Com o esgotamento do ciclo no período 2011-2014 e, principalmente, em 2015, com a entrada da economia em uma crise recessiva da qual ainda não conseguiu se desvencilhar, somou-se ao mal estrutural, já acumulado no passado, os efeitos nocivos de um quadro conjuntural de insuficiência de demanda agravado por erros de uma política econômica que insistiu e continua insistindo em não reconhecê-los. A já doente indústria brasileira passou para a condição de paciente grave.

Evidentemente, o diagnóstico da doença industrial brasileira não é simples. De todo modo, papel extremamente relevante é exercido pelo forte incentivo para a adoção pelas empresas de estratégias minimizadoras de investimentos que prevalece no ambiente econômico brasileiro. Quando uma economia formada por agentes minimizadores de investimento entra em crescimento, ao invés de investirem em unidades produtivas novas, dotadas de escalas ajustadas e tecnologias atualizadas, as empresas em um primeiro momento se limitam a intensificar a utilização da capacidade existente para não assumir os riscos inerentes à decisão de imobilizar capital fixo. Assim, a economia responde ao impulso inicial do crescimento com perdas de eficiência e, consequentemente, custos crescentes, típicos da superutilização de capacidade produtiva.

A existência de uma defasagem temporal entre a expansão do nível de atividade e a realização de investimentos em nova capacidade produtiva é normal e esperada. O que é incomum no Brasil é a extensão dessa defasagem, reflexo dos elevados graus de instabilidade e incerteza que rondam a economia brasileira e de idiossincrasias do sistema financeiro nacional, dentre outras causas. O ciclo de investimentos demora tanto a iniciar que antes de ele efetivamente maturar, a produção a custos crescentes já se transmitiu aos preços, levando a um repique inflacionário. Dadas as características do modelo de estabilização monetária aqui adotado, a aceleração dos preços é detetada pelo sistema de metas de inflação que automaticamente comanda uma elevação das taxas de juros, abortando o ciclo de crescimento. O resultado é uma profecia auto-cumprida. Os empresários que decidiram esperar para investir mais uma vez constatarão que tudo não passou de um voo de galinha e que, portanto, foi racional postergar a decisão de expandir a capacidade produtiva. Mal ou bem, há décadas a economia brasileira acaba premiando quem opta por comportamentos passivos e não quem exerce a sua capacidade empreendedora.

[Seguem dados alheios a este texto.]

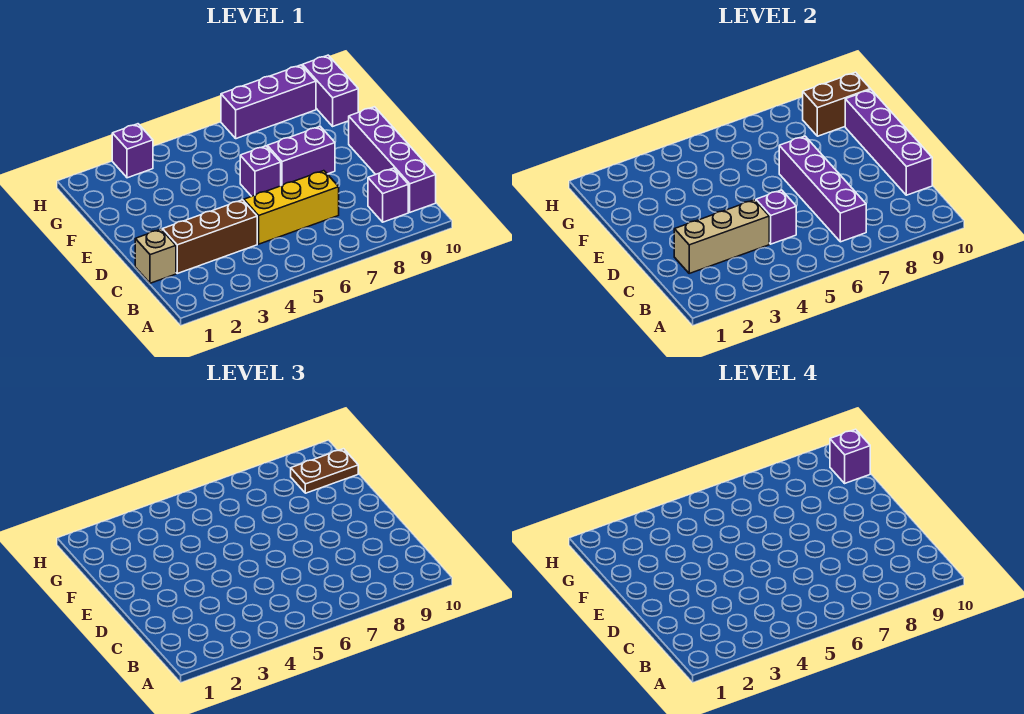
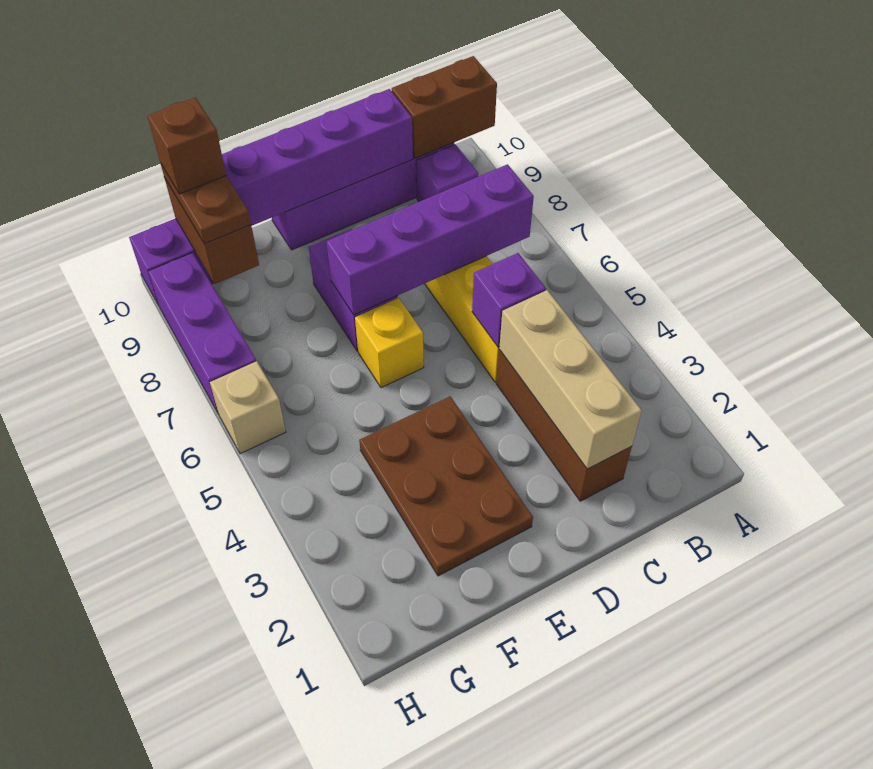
none -> brown 1x2 brick [392,56,497,158]
tan 1x1 brick [135,229,176,283] -> tan 1x1 brick moved to [210,361,286,454]
none -> brown 2x3 plate [359,396,533,576]
purple 1x1 brick [240,146,281,196] -> yellow 1x1 brick [355,298,424,388]
purple 1x1 brick [830,429,870,483] -> brown 1x1 brick [148,98,226,194]
purple 1x1 brick [112,124,153,178] -> none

Embora possa se mostrar positiva em termos da sobrevivência individual das empresas, a estratégia de minimização de investimentos conduz a um resultado agregado claramente indesejável porque leva a um quadro de rigidez estrutural que compromete senão impossibilita os avanços requeridos em termos de produtividade, competitividade e inovação para ao menos manter a posição relativa brasileira no cenário internacional. Por ser mais intensiva em capital e, em geral, envolver períodos mais longos de maturação dos investimentos realizados, a indústria é mais afetada do que as demais atividades produtivas (exceção feita, por suposto, aos serviços de infraestrutura). Para a indústria, portanto, eliminar os incentivos para a minimização de investimentos é a cerne de todas a terapias.